Here is the Reuters story from Dubai's Khaleej Times:

Nigeria locates hostages, oil output recovers
Reuters
14 January 2006


LAGOS — A Nigerian team of negotiators tried yesterday to secure the release of four foreign hostages as oil output in the world's eighth largest exporter recovered from twin attacks earlier in the week.

Officials said the four kidnapped oil workers — an American, Briton, Bulgarian and Honduran — were safe and being held in a vessel offshore, although the identity of the kidnappers was still not known.

"The government dispatched a team yesterday to establish contact with the kidnappers and find out what their grievances and demands are," said Ekiyor Conrad Welson, a spokesman for the state of Bayelsa where the kidnap took place.

"As it is now, we do not know anything about the group or what their grievances are. We hear that the hostages are being held off the coast."

Royal Dutch Shell yesterday resumed production from the offshore E.A. oilfield, restoring 120,000 barrels a day after the two-day closure. Loadings of oil tankers from the field located 15 miles (25km) off the coast of the southern Niger Delta were uninterrupted.

But the company said it would take another 3-4 days to repair a 100,000 barrel-a-day pipeline feeding its Forcados export terminal bombed on the same day, and declared a 'force majeure' on exports to release it from contractual commitments.

"There will be a deferment of 3-4 days in all loadings for the rest of January and all of February," a Shell spokesman said.

Security services still do not know who is responsible for a wave of attacks against oil workers, pipelines and platforms in the delta over the past three weeks, but industry sources suspect one criminal gang is responsible.

In the delta city of Warri, chief of naval staff Gani Adekeye said the navy knew the location of the hostages.

"We know where they are and we are aware they are safe," Adekeye told reporters.

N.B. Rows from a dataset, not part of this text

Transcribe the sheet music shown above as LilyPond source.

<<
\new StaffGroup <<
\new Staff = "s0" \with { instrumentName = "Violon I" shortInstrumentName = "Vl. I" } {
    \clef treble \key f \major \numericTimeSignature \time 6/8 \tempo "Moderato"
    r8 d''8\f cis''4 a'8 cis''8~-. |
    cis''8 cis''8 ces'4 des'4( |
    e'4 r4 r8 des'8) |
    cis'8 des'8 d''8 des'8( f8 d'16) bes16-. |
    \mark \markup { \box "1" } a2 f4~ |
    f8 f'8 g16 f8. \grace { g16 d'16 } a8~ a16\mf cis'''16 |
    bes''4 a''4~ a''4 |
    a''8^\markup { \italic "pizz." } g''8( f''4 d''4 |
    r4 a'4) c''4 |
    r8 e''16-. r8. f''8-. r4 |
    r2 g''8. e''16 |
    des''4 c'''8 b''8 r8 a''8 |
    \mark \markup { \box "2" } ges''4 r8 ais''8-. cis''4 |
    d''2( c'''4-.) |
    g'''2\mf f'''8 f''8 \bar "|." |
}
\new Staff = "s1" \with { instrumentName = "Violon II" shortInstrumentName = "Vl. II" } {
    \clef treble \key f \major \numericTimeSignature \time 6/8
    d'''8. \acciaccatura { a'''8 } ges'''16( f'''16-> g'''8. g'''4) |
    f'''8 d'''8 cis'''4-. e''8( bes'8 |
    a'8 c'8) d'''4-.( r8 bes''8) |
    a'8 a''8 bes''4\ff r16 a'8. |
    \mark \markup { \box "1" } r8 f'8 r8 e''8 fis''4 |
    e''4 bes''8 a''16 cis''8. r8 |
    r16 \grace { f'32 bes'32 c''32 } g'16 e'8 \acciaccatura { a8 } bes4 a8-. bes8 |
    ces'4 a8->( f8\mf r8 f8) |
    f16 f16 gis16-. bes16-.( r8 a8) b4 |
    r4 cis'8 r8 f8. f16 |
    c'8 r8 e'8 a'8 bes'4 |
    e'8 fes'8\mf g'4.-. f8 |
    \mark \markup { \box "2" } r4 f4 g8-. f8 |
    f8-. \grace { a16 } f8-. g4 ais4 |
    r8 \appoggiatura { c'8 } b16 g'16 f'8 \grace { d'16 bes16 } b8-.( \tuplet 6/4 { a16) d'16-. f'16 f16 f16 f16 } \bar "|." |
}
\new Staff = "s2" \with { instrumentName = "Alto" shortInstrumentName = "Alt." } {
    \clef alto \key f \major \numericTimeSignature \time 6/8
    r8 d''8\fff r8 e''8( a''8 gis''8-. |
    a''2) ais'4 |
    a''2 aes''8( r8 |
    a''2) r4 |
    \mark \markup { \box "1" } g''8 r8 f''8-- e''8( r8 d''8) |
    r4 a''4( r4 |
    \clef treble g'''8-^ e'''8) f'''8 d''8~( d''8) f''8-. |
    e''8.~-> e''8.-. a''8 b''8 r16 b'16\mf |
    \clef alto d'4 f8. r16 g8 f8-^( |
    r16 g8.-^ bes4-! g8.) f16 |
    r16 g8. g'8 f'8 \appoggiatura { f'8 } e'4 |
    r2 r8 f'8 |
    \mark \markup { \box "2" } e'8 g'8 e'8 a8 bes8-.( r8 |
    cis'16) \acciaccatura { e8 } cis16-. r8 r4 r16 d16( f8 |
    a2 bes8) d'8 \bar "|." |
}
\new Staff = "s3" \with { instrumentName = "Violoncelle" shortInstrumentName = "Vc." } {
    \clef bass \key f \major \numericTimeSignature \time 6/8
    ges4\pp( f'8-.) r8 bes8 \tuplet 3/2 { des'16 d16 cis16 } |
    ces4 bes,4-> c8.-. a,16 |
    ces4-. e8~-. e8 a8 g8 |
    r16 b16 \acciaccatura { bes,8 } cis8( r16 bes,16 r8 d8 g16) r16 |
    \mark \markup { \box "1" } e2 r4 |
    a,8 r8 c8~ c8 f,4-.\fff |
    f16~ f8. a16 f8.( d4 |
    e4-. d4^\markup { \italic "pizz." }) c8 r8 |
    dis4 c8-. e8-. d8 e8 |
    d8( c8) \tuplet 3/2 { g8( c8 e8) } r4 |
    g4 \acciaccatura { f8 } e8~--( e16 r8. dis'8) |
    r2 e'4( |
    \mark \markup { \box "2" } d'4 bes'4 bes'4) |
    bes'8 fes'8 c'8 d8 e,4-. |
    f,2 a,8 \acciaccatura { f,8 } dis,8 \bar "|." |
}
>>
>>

This week's attacks came three weeks after militants blew up a big Shell-run export pipeline feeding its Bonny export terminal, also in the delta.

A previously unknown group claimed responsibility for the attacks and kidnapping in an email statement on Thursday, but a diplomat involved said the claim lacked credibility.

Violence against the oil sector is frequent in the Niger Delta, where an estimated 20 million people live in poverty alongside a multi-billion-dollar industry.